ASSIGNMENT: Repeat only the stretch of lines below that runs from the line with "876 470 319.6" through the line with "724 169 453.7", unaltered.

::: PROVIDED ENTRIES :::

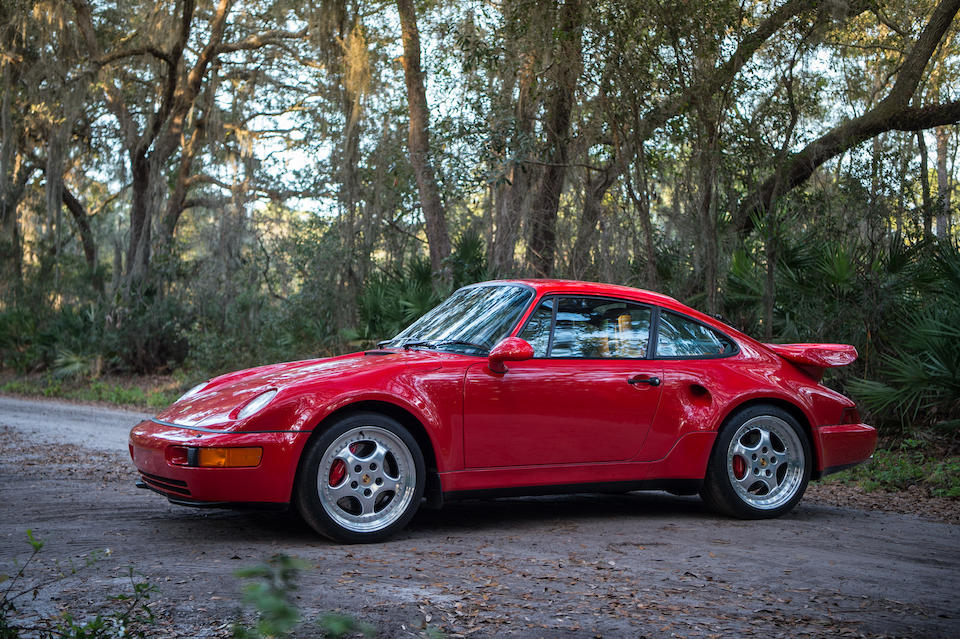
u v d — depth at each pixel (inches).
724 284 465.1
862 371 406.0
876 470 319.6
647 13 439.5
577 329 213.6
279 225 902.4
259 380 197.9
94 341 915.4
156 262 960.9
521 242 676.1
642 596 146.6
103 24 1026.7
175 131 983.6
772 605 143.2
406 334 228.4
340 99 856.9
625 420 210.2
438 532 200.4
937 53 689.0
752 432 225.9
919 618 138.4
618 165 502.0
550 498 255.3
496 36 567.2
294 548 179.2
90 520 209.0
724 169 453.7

:::
::: PROVIDED ENTRIES :::

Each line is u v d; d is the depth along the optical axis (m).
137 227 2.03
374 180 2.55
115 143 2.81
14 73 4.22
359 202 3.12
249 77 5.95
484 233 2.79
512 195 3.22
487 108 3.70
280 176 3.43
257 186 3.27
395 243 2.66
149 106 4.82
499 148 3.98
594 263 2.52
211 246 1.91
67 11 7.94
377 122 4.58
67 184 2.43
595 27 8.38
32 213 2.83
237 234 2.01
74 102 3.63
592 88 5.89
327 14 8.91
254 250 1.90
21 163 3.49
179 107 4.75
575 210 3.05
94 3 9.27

:::

OUTPUT BELOW:
876 470 319.6
647 13 439.5
577 329 213.6
279 225 902.4
259 380 197.9
94 341 915.4
156 262 960.9
521 242 676.1
642 596 146.6
103 24 1026.7
175 131 983.6
772 605 143.2
406 334 228.4
340 99 856.9
625 420 210.2
438 532 200.4
937 53 689.0
752 432 225.9
919 618 138.4
618 165 502.0
550 498 255.3
496 36 567.2
294 548 179.2
90 520 209.0
724 169 453.7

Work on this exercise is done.